## Stored data entries
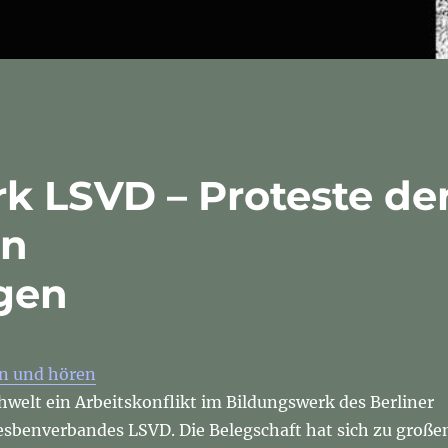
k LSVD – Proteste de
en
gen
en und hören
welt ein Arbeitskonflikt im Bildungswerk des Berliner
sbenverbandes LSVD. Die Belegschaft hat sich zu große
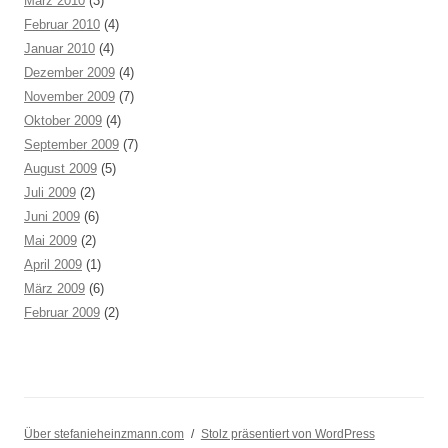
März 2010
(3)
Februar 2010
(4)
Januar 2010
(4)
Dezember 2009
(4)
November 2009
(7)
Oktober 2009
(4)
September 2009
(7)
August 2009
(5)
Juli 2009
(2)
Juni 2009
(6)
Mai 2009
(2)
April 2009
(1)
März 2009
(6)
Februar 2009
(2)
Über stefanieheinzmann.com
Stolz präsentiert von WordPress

--

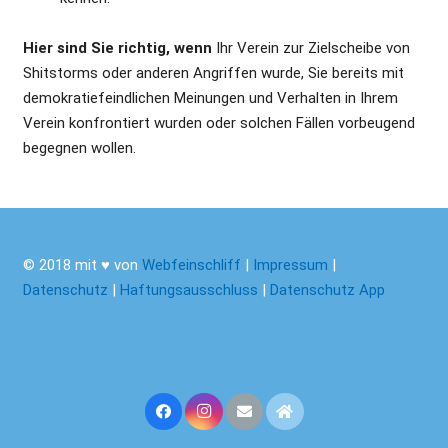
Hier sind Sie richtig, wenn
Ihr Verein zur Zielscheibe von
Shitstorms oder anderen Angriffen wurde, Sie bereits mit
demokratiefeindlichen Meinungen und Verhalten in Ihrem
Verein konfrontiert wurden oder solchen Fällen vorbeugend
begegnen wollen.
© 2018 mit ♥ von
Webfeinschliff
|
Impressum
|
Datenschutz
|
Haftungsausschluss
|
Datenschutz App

==

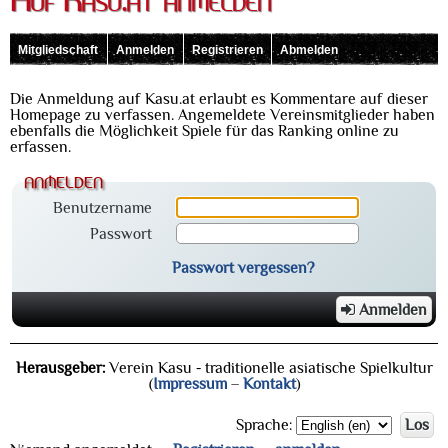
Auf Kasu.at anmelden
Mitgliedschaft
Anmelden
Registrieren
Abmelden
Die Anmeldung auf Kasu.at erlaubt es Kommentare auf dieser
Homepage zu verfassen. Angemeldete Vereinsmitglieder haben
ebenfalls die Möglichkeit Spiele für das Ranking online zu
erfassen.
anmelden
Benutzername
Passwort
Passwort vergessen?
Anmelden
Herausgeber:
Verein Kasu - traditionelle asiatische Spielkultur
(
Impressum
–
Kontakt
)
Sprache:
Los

## Your task
Reproduce word for word the lines of the records that start with the line containing "k LSVD – Proteste de" and continue through the line containing "sbenverbandes LSVD. Die", including both of those lines.

## Response box
k LSVD – Proteste de
en
gen
en und hören
welt ein Arbeitskonflikt im Bildungswerk des Berliner
sbenverbandes LSVD. Die Belegschaft hat sich zu große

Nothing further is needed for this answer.